AUFGABEN:
1. Übersetze den Satz „Der angefochtene Bescheid wird wegen Rechtswidrigkeit seines Inhaltes aufgehoben.“ aus der Entscheidung des Verwaltungsgerichtshofs ins Englische.
2. Gib die Entscheidung des Verwaltungsgerichtshofs beginnend bei „Gegen den Einkommensteuerbescheid“ und weiter bis einschließlich „jede Begründung schuldig.“ wieder und benenne dabei „Beschäftigungstherapie“ überall in „Ergotherapie“ um.
3. Schreibe die Fortsetzung der Entscheidung des Verwaltungsgerichtshofs, die auf ihren letzten Satz folgt.

DOKUMENTTEXT:
VwGH vom 28.06.2006, 2002/13/0134

Betreff

Der Verwaltungsgerichtshof hat durch den Vorsitzenden Senatspräsident Dr. Novak und die Hofräte Dr. Hargassner, Dr. Fuchs, Dr. Büsser und Dr. Mairinger als Richter, im Beisein des Schriftführers Dr. Keidel LL.M., über die Beschwerde des Dr. A K in P, vertreten durch Mag. Martin Kranich und Mag. Andreas Fehringer, Rechtsanwälte in 1070 Wien, Neubaugasse 68, gegen den Bescheid der Finanzlandesdirektion für Wien, Niederösterreich und Burgenland vom , GZ. RV/154-17/13/2002, betreffend Einkommensteuer 2000, zu Recht erkannt:

Spruch

Der angefochtene Bescheid wird wegen Rechtswidrigkeit seines Inhaltes aufgehoben.

Der Bund hat dem Beschwerdeführer Aufwendungen in der Höhe von EUR 1.171,20 binnen zwei Wochen bei sonstiger Exekution zu ersetzen.

Begründung

In seiner Erklärung zur Durchführung der Arbeitnehmerveranlagung für das Jahr 2000 machte der Beschwerdeführer außergewöhnliche Belastungen aus dem Titel der Behinderung seiner Tochter geltend, wobei er die Kosten für eine Beschäftigungstherapie in Höhe von 47.800 S sowie für Heilbehandlung und Hilfsmittel einen weiteren Betrag von 5.114,24 S berücksichtigt wissen wollte.

Gegen den Einkommensteuerbescheid des Finanzamtes vom , mit welchem zwar die Kosten der Beschäftigungstherapie, nicht aber jene für die Heilbehandlung als außergewöhnliche Belastung berücksichtigt wurden, erhob der Beschwerdeführer Berufung mit dem Vorbringen, dass nach der VO BGBl. Nr. 303/1996 das für die Tochter erhaltene Pflegegeld lediglich den Pauschbetrag von 3.600 S mindere, welcher bei höherem Pflegegeld - wie im Beschwerdefall - zur Gänze wegfalle. Die Kosten für die Heilbehandlung der Tochter seien hingegen ebenso als außergewöhnliche Belastung in Ansatz zu bringen wie jene für die Beschäftigungstherapie. Für eine unterschiedliche Behandlung einzelner der in § 5 Abs. 3 der angeführten Verordnung angesprochenen Aufwendungen bleibe das Finanzamt jede Begründung schuldig.

DATENAUSZUG:
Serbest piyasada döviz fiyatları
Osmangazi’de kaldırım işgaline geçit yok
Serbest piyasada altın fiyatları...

ERWARTETE ERGEBNISSE:
1. The contested decision is set aside on grounds of the unlawfulness of its content.

2.
Gegen den Einkommensteuerbescheid des Finanzamtes vom , mit welchem zwar die Kosten der Ergotherapie, nicht aber jene für die Heilbehandlung als außergewöhnliche Belastung berücksichtigt wurden, erhob der Beschwerdeführer Berufung mit dem Vorbringen, dass nach der VO BGBl. Nr. 303/1996 das für die Tochter erhaltene Pflegegeld lediglich den Pauschbetrag von 3.600 S mindere, welcher bei höherem Pflegegeld - wie im Beschwerdefall - zur Gänze wegfalle. Die Kosten für die Heilbehandlung der Tochter seien hingegen ebenso als außergewöhnliche Belastung in Ansatz zu bringen wie jene für die Ergotherapie. Für eine unterschiedliche Behandlung einzelner der in § 5 Abs. 3 der angeführten Verordnung angesprochenen Aufwendungen bleibe das Finanzamt jede Begründung schuldig.

3.
Mit dem angefochtenen Bescheid änderte die belangte Behörde den Einkommensteuerbescheid 2000 zu Ungunsten des Beschwerdeführers ab, indem auch die Kosten der Beschäftigungstherapie nicht mehr als außergewöhnliche Belastung anerkannt wurden. Der Beschwerdeführer habe für die Monate Jänner bis Dezember 2000 für seine Tochter die erhöhte Familienbeihilfe sowie ein monatliches Pflegegeld von 8.074 S bezogen. Das im Streitjahr erhaltene Pflegegeld in Höhe von insgesamt 96.888 S sei vom pauschalen Jahresbetrag im Sinne des § 5 Abs. 1 der VO BGBl. Nr. 303/1996 in Höhe von 43.200 S abzuziehen, sodass sich rechnerisch ein negatives Pauschale von 53.688 S ergebe. § 34 Abs. 6 dritter Teilstrich EStG 1988 fordere den Abzug der pflegebedingten Geldleistungen von allen Mehraufwendungen. "Dasselbe und somit gesetzeskonforme Ergebnis" werde durch die Heranziehung auch eines negativen Pauschbetrages iSd § 5 Abs. 1 "als Eingangswert für § 5 Abs. 3 der VO BGBl. Nr. 303/1996" erzielt. Die Berechnung laut der angeführten VO stelle sich daher wie folgt dar:


Tabelle in neuem Fenster öffnen
S
monatlich 3.600 S, jährlich
43.200,00
abzüglich Pflegegeld
- 96.888,00
Betrag gem. § 5 Abs. 1
- 53.688,00
zusätzlich gem. § 5 Abs. 3 VO
Kosten der Heilbehandlung/Hilfsmittel
+ 5.114,24
Schulbesuch/Beschäftigungstherapie
+ 47.800,00
Betrag gem. § 5 Abs. 1 u. 3 VO
- 773.76

Erst dieser negative Endbetrag sei gesetzeskonform als Null bzw. nichtexistent zu betrachten, weil es ansonsten systemwidrig zu einer einkommenserhöhenden außergewöhnlichen Belastung käme. Damit sei für das Jahr 2000 keine außergewöhnliche Belastung aus der Behinderung der Tochter zu berücksichtigen.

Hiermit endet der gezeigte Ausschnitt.